Un officier russe dit que l'Amérique doit envoyer sur place 100 000 soldats, un autre parle de 500 000. Il n'y a pas de raison de négliger des analyses formulées par des hommes qui ont vécu l'un des conflits les plus durs de l'après-guerre. Cependant, on peut penser que les Russes exagèrent un peu : leur propos global, c'est que, si l'Armée rouge a été défaite, aucune autre armée ne l'emportera.
Mais jamais les troupes soviétiques n'ont disposé des moyens militaires des Etats-Unis, qui étaient déjà très sophistiqués pendant la guerre du Golfe (on disait alors couramment que le Pentagone testait les armes de l'avenir) et qui ne peuvent être que plus efficaces aujourd'hui.
Par ailleurs, tout en accueillant avec circonspection les communiqués de l'Alliance, on a l'impression qu'elle fait de lents progrès, qu'elle est tout près de Mazar-i-Sharif et que les dissidents du Sud ne sont pas très loin non plus de Kaboul.
Ne pas oublier les objectifs
L'inconvénient de ce conflit très particulier, c'est que les taliban n'ont besoin, pour exercer leur autorité, ni de Mazar ni de Kaboul. Le mollah Omar vit d'ailleurs à Kandahar qu'il abandonnerait, si elle était conquise, pour prendre le maquis et garder son pouvoir de nuisance.
Il ne faut pas oublier toutefois les objectifs américains. L'idéal serait de se débarrasser une fois pour toutes des taliban et de Ben Laden. Mais le principal est de désorganiser les réseaux terroristes pour qu'ils ne puissent pas monter des opérations meurtrières aux Etats-Unis et en Europe.
Si les talibans et les terroristes peuvent s'abriter dans les grottes ou se cacher dans les montagnes, le harcèlement permanent des bombardements américains, la pression au Nord et au Sud sur les lignes de front, l'isolement total des mollahs, la nécessité pour Ben Laden de fuir la traque des Américains ne placent ni celui-ci ni ceux-là dans la position de détruire les ponts de San Francisco ou les tours de Chicago.
C'est pourquoi les appels à la trêve du ramadan et les suppliques en faveur des civils afghans (lesquels sont mieux épargnés depuis une semaine) sont inacceptables pour les victimes du terrorisme.
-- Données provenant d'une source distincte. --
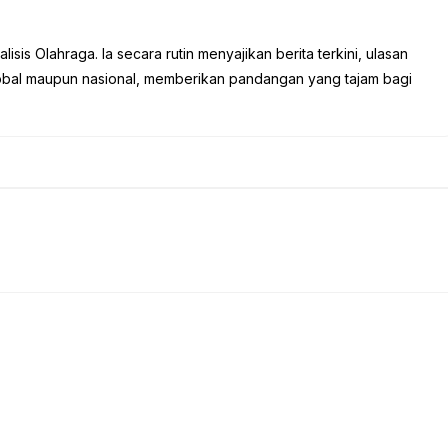
sis Olahraga. Ia secara rutin menyajikan berita terkini, ulasan
global maupun nasional, memberikan pandangan yang tajam bagi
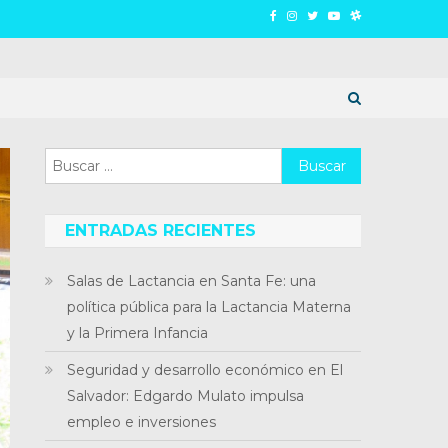
Buscar:
ENTRADAS RECIENTES
Salas de Lactancia en Santa Fe: una
política pública para la Lactancia Materna
y la Primera Infancia
Seguridad y desarrollo económico en El
Salvador: Edgardo Mulato impulsa
empleo e inversiones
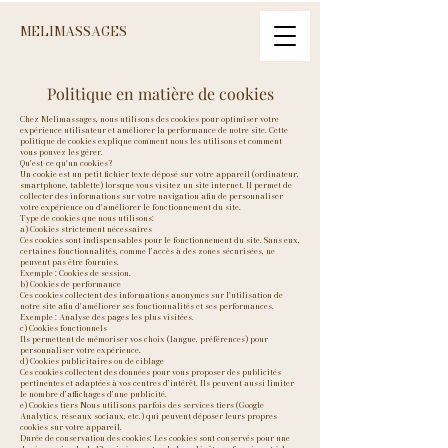
MELIMASSAGES
Politique en matière de cookies
Chez Melimassages, nous utilisons des cookies pour optimiser votre
expérience utilisateur et améliorer la performance de notre site. Cette
politique de cookies explique comment nous les utilisons et comment
vous pouvez les gérer.
Qu'est-ce qu'un cookies?
Un cookie est un petit fichier texte déposé sur votre appareil (ordinateur,
smartphone, tablette) lorsque vous visitez un site internet. Il permet de
collecter des informations sur votre navigation afin de personnaliser
votre expérience ou d'améliorer le fonctionnement du site.
Type de cookies que nous utilisons:
a) Cookies strictement nécessaires
Ces cookies sont indispensables pour le fonctionnement du site. Sans eux,
certaines fonctionnalités, comme l’accès à des zones sécurisées, ne
peuvent pas être fournies.
Exemple : Cookies de session.
b) Cookies de performance
Ces cookies collectent des informations anonymes sur l'utilisation de
notre site afin d'améliorer ses fonctionnalités et ses performances.
Exemple : Analyse des pages les plus visitées.
c) Cookies fonctionnels
Ils permettent de mémoriser vos choix (langue, préférences) pour
personnaliser votre expérience.
d) Cookies publicitaires ou de ciblage
Ces cookies collectent des données pour vous proposer des publicités
pertinentes et adaptées à vos centres d’intérêt. Ils peuvent aussi limiter
le nombre d’affichages d’une publicité.
e) Cookies tiers Nous utilisons parfois des services tiers (Google
Analytics, réseaux sociaux, etc.) qui peuvent déposer leurs propres
cookies sur votre appareil.
Durée de conservation des cookies: Les cookies sont conservés pour une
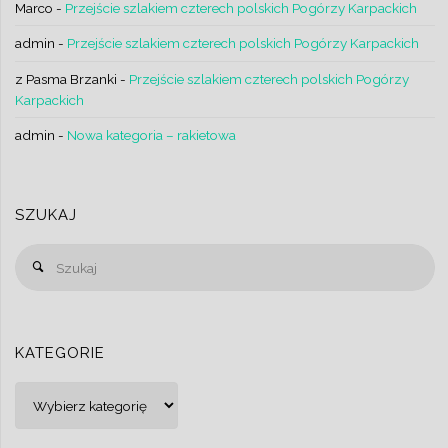
Marco
-
Przejście szlakiem czterech polskich Pogórzy Karpackich
admin
-
Przejście szlakiem czterech polskich Pogórzy Karpackich
z Pasma Brzanki
-
Przejście szlakiem czterech polskich Pogórzy
Karpackich
admin
-
Nowa kategoria – rakietowa
SZUKAJ
Sz
Szukaj
KATEGORIE
Kategorie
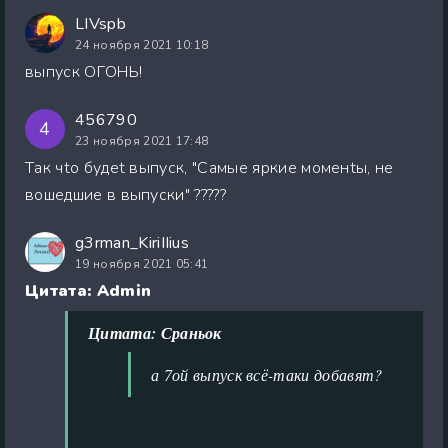
LIVspb
24 ноября 2021 10:18
выпуск ОГОНЬ!
456790
4
23 ноября 2021 17:48
Tак чtо будеt выпуск, "Самые яркие моменtы, не
вошедшие в выпуски" ?????
g3rman_KiriIIius
19 ноября 2021 05:41
Цитата: Admin
Цитата: Сраньок
а 7ой выпуск всё-таки добавят?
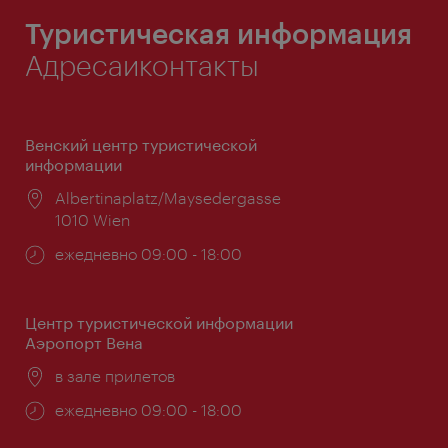
Туристическая информация
Адресаиконтакты
Венский центр туристической
информации
Расположение:
Albertinaplatz/Maysedergasse
1010 Wien
Часы
ежедневно 09:00 - 18:00
работы:
Центр туристической информации
Аэропорт Вена
Расположение:
в зале прилетов
Часы
ежедневно 09:00 - 18:00
работы:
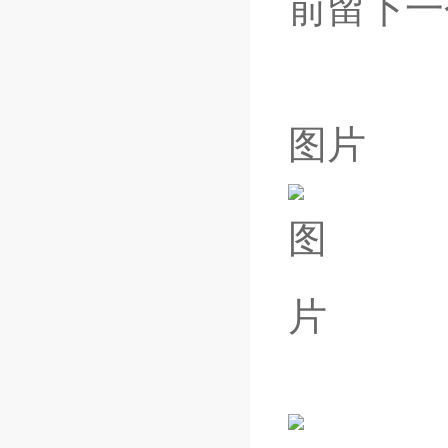
前留下一
图片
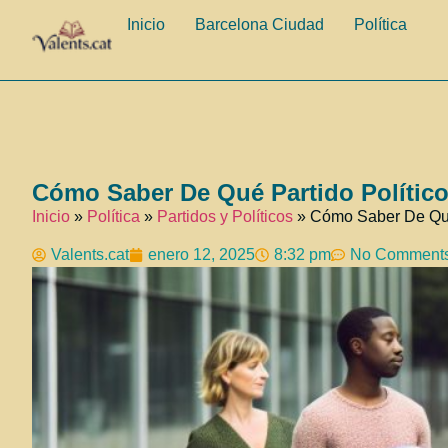
Inicio
Barcelona Ciudad
Política
Cómo Saber De Qué Partido Político 
Inicio
»
Política
»
Partidos y Políticos
»
Cómo Saber De Qué P
Valents.cat
enero 12, 2025
8:32 pm
No Comment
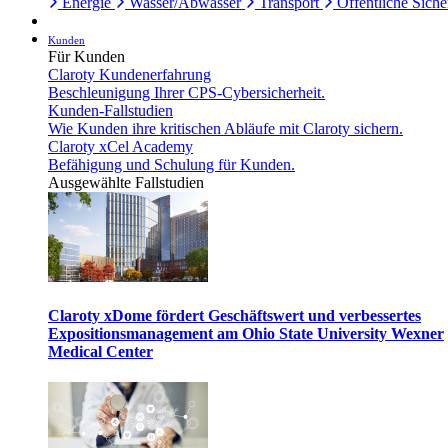
Energie
Wasser/Abwasser
Transport
Öffentliche Siche
Kunden
Für Kunden
Claroty Kundenerfahrung
Beschleunigung Ihrer CPS-Cybersicherheit.
Kunden-Fallstudien
Wie Kunden ihre kritischen Abläufe mit Claroty sichern.
Claroty xCel Academy
Befähigung und Schulung für Kunden.
Ausgewählte Fallstudien
Claroty xDome fördert Geschäftswert und verbessertes
Expositionsmanagement am Ohio State University Wexner
Medical Center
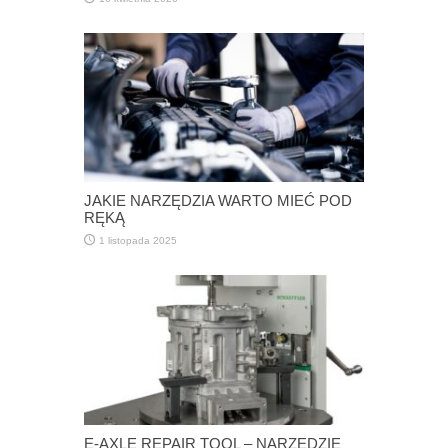
JAKIE NARZĘDZIA WARTO MIEĆ POD
RĘKĄ
1 listopada 2025
E-AXLE REPAIR TOOL – NARZĘDZIE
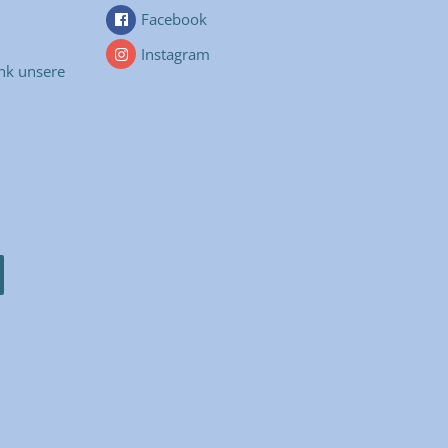
Facebook
Instagram
nk unsere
La plus belle victoire de Ben Laden consisterait à rééditer son coup de New York et de Washington alors qu'il est pourchassé. L'Amérique et l'Europe font tout pour ne lui laisser aucun répit : descentes de police, gel des avoirs financiers, surveillance des milieux suspects, harcèlement militaire en Afghanistan, stimulation des services secrets au Pakistan et en Arabie Saoudite, menaces publiques contre l'Irak, tout est fait pour la prévention.
On ajoutera que, si un nouvel et grave attentat avait lieu, les Etats-Unis ne pourraient pas limiter leur riposte et qu'aucune considération humanitaire ou diplomatique ne les empêcherait d'oblitérer l'Afghanistan ou d'attaquer d'autres pays. C'est ce qui explique que le Pakistan ait rejoint la coalition, que l'Arabie saoudite, bien qu'elle soit irritée par les révélations sur son rôle dans le renforcement de l'intégrisme, soutienne sans le dire l'action militaire des Etats-Unis, que l'Irak se tienne coi, que la Syrie ne dise mot. Tout le monde craint la fureur américaine.
En fait, les Américains n'ont pas vraiment besoin d'une victoire en Afghanistan. Ils ont seulement le devoir d'empêcher de nouveaux attentats et c'est pourquoi George W. Bush ne cesse de répéter que la guerre sera longue ; pas seulement parce que la victoire est lointaine, mais parce que, tant que les terroristes seront pourchassés en Afghanistan et ailleurs, ils auront besoin de sauver leur peau avant d'organiser des attentats. Voilà pourquoi il ne faut pas se laisser impressionner par les commentaires des experts. Une guerre ne ressemble jamais aux précédentes.